── Data listing
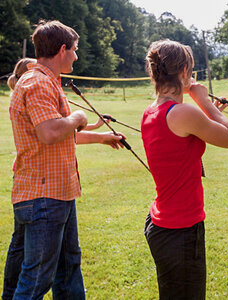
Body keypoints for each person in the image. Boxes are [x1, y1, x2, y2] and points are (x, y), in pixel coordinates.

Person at [2, 20, 125, 300]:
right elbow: (50, 132)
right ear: (62, 49)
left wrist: (103, 136)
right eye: (74, 50)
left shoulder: (46, 82)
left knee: (68, 268)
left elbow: (60, 137)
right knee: (36, 279)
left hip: (57, 193)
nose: (76, 56)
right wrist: (78, 118)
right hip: (43, 197)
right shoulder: (38, 83)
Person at [141, 39, 228, 299]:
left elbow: (181, 142)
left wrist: (205, 113)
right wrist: (204, 102)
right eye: (191, 71)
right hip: (180, 231)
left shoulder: (151, 112)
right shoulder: (183, 113)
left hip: (163, 225)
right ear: (184, 72)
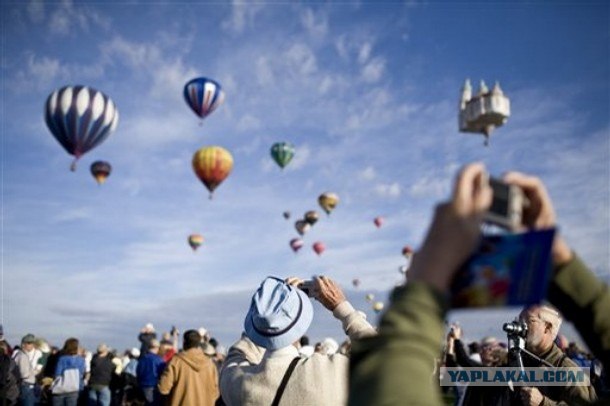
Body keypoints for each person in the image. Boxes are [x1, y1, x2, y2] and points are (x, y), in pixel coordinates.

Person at [348, 163, 610, 405]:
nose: (518, 327)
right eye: (519, 320)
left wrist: (544, 403)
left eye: (527, 322)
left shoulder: (567, 372)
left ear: (550, 328)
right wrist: (563, 267)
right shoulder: (513, 363)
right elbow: (465, 371)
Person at [220, 275, 376, 405]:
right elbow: (383, 354)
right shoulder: (332, 372)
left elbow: (237, 353)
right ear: (301, 323)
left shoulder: (237, 383)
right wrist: (341, 307)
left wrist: (265, 311)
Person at [517, 304, 596, 404]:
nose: (521, 325)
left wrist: (542, 402)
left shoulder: (568, 371)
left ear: (547, 328)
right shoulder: (519, 361)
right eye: (520, 319)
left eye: (530, 321)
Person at [158, 330, 219, 406]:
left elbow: (163, 388)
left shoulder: (176, 362)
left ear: (184, 342)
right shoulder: (210, 365)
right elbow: (216, 392)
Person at [52, 337, 87, 406]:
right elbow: (81, 374)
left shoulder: (62, 359)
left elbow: (57, 374)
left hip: (61, 388)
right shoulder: (81, 360)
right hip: (74, 388)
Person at [12, 333, 42, 406]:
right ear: (23, 344)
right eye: (29, 343)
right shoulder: (23, 356)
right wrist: (34, 372)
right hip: (26, 385)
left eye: (32, 343)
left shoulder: (18, 354)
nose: (31, 345)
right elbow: (24, 374)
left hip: (23, 385)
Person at [136, 339, 165, 405]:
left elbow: (138, 373)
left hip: (142, 386)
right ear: (157, 347)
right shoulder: (159, 360)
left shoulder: (141, 359)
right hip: (154, 387)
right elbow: (163, 374)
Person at [0, 340, 19, 405]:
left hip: (8, 395)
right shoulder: (11, 362)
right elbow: (17, 378)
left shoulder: (11, 363)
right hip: (9, 396)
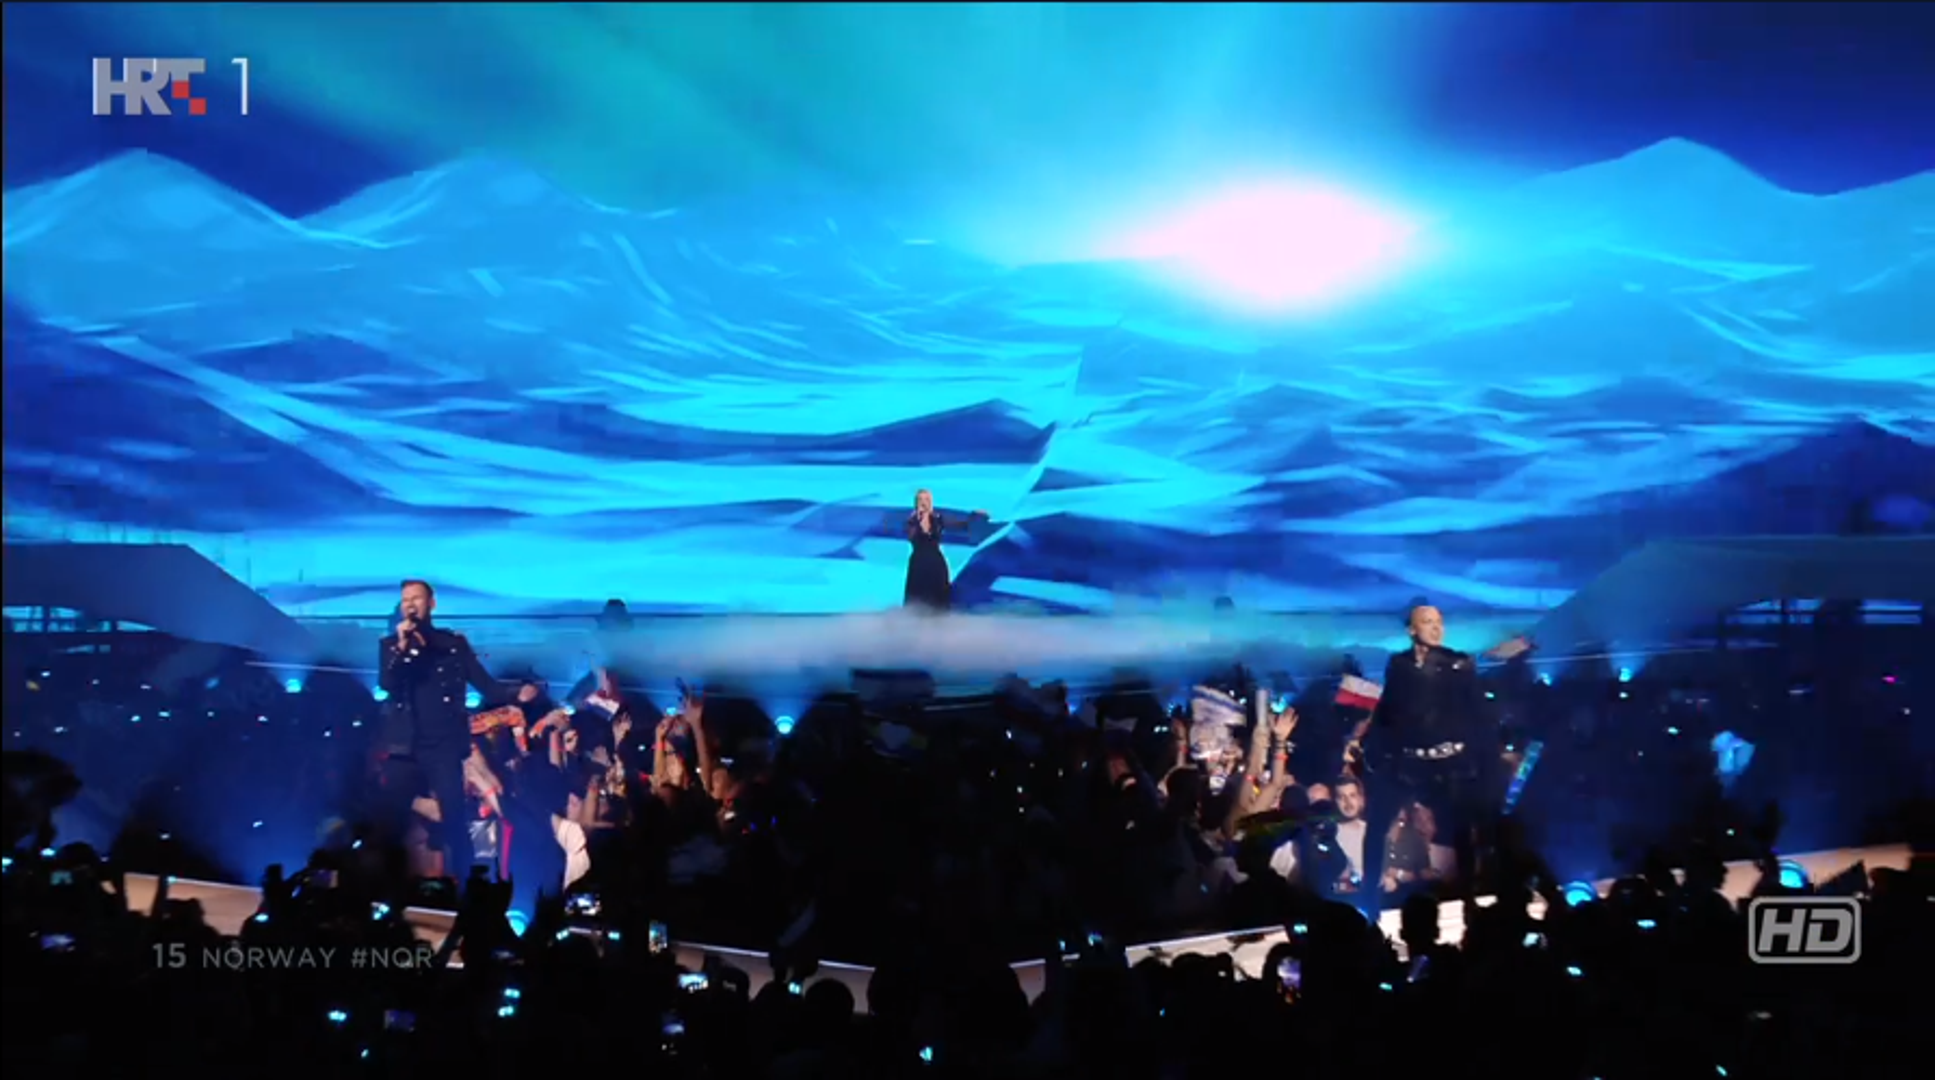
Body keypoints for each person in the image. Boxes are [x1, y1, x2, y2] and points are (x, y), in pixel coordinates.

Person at [1342, 602, 1527, 912]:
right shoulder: (1398, 665)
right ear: (1412, 630)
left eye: (1439, 621)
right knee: (1377, 826)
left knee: (1464, 828)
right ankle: (1369, 901)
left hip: (1449, 764)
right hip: (1410, 763)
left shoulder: (1457, 663)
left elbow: (1477, 711)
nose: (1436, 627)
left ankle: (1469, 900)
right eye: (1428, 622)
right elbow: (1389, 710)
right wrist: (1367, 743)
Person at [376, 579, 539, 879]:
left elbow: (487, 686)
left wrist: (517, 693)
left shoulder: (452, 646)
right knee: (390, 819)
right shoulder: (390, 646)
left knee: (454, 821)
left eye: (416, 598)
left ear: (431, 604)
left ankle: (465, 887)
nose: (410, 604)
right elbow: (387, 683)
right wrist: (402, 646)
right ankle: (385, 885)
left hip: (444, 747)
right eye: (405, 599)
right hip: (406, 747)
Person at [902, 489, 987, 611]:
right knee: (918, 597)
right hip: (919, 563)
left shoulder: (937, 518)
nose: (923, 502)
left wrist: (974, 516)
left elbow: (959, 525)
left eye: (926, 499)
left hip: (936, 562)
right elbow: (911, 536)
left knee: (939, 598)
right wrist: (919, 520)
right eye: (920, 499)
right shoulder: (911, 521)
────
Exercise directions:
Please repeat the records above exactly, omitting any pictures they contain.

Exercise result:
Body keypoints for each person in the image. Boxes are [x1, y1, x2, y2] and points are (x, y), in pixel coordinates.

Person at [2, 20, 125, 300]:
right elbow: (50, 132)
right ear: (62, 49)
left wrist: (103, 136)
right eye: (74, 50)
left shoulder: (46, 82)
left knee: (68, 268)
left elbow: (60, 137)
right knee: (36, 279)
left hip: (57, 193)
nose: (76, 56)
right wrist: (78, 118)
right hip: (43, 197)
right shoulder: (38, 83)
Person at [141, 39, 228, 299]:
left elbow: (181, 142)
left wrist: (205, 113)
right wrist: (204, 102)
right eye: (191, 71)
right hip: (180, 231)
left shoulder: (151, 112)
right shoulder: (183, 113)
left hip: (163, 225)
right ear: (184, 72)
Body keypoints for each person in the image. Boxes are [x1, y1, x2, y2] and points are (x, y), in pixel coordinates.

Person at [348, 163, 610, 405]:
nose: (518, 327)
right eye: (519, 320)
left wrist: (544, 403)
left eye: (527, 322)
left shoulder: (567, 372)
left ear: (550, 328)
right wrist: (563, 267)
right shoulder: (513, 363)
right elbow: (465, 371)
Person at [220, 275, 376, 405]:
right elbow: (383, 354)
right shoulder: (332, 372)
left elbow: (237, 353)
right ear: (301, 323)
left shoulder: (237, 383)
right wrist: (341, 307)
left wrist: (265, 311)
Person at [517, 304, 596, 404]:
nose: (521, 325)
left wrist: (542, 402)
left shoulder: (568, 371)
left ear: (547, 328)
right shoulder: (519, 361)
right eye: (520, 319)
left eye: (530, 321)
Person at [158, 330, 219, 406]:
left elbow: (163, 388)
left shoulder: (176, 362)
left ear: (184, 342)
right shoulder: (210, 365)
right elbow: (216, 392)
Person at [52, 337, 87, 406]:
right elbow: (81, 374)
left shoulder: (62, 359)
left elbow: (57, 374)
left hip: (61, 388)
right shoulder: (81, 360)
right hip: (74, 388)
Person at [12, 333, 42, 406]:
right ear: (23, 344)
right eye: (29, 343)
right shoulder: (23, 356)
right wrist: (34, 372)
right hip: (26, 385)
left eye: (32, 343)
left shoulder: (18, 354)
nose: (31, 345)
right elbow: (24, 374)
left hip: (23, 385)
Person at [136, 339, 165, 405]:
left elbow: (138, 373)
left hip: (142, 386)
right ear: (157, 347)
right shoulder: (159, 360)
left shoulder: (141, 359)
right hip: (154, 387)
right elbow: (163, 374)
Person at [0, 340, 19, 405]:
left hip: (8, 395)
right shoulder: (11, 362)
right elbow: (17, 378)
left shoulder: (11, 363)
right hip: (9, 396)
Body keypoints for each person in the image. Boxes are [x1, y1, x2, y2] and points are (x, y), in pixel coordinates.

Person at [1342, 602, 1527, 912]:
right shoulder: (1398, 665)
right ear: (1412, 630)
left eye: (1439, 621)
right knee: (1377, 826)
left knee: (1464, 828)
right ankle: (1369, 901)
left hip: (1449, 764)
right hip: (1410, 763)
left shoulder: (1457, 663)
left elbow: (1477, 711)
nose: (1436, 627)
left ankle: (1469, 900)
right eye: (1428, 622)
right elbow: (1389, 710)
right wrist: (1367, 743)
Person at [376, 579, 539, 879]:
left elbow: (487, 686)
left wrist: (517, 693)
left shoulder: (452, 646)
right knee: (390, 819)
right shoulder: (390, 646)
left knee: (454, 821)
left eye: (416, 598)
left ear: (431, 604)
left ankle: (465, 887)
nose: (410, 604)
right elbow: (387, 683)
right wrist: (402, 646)
right ankle: (385, 885)
left hip: (444, 747)
right eye: (405, 599)
right hip: (406, 747)
Person at [902, 489, 987, 611]:
right knee: (918, 597)
right hip: (919, 563)
left shoulder: (937, 518)
nose: (923, 502)
left wrist: (974, 516)
left elbow: (959, 525)
left eye: (926, 499)
left hip: (936, 562)
right elbow: (911, 536)
left knee: (939, 598)
right wrist: (919, 520)
right eye: (920, 499)
right shoulder: (911, 521)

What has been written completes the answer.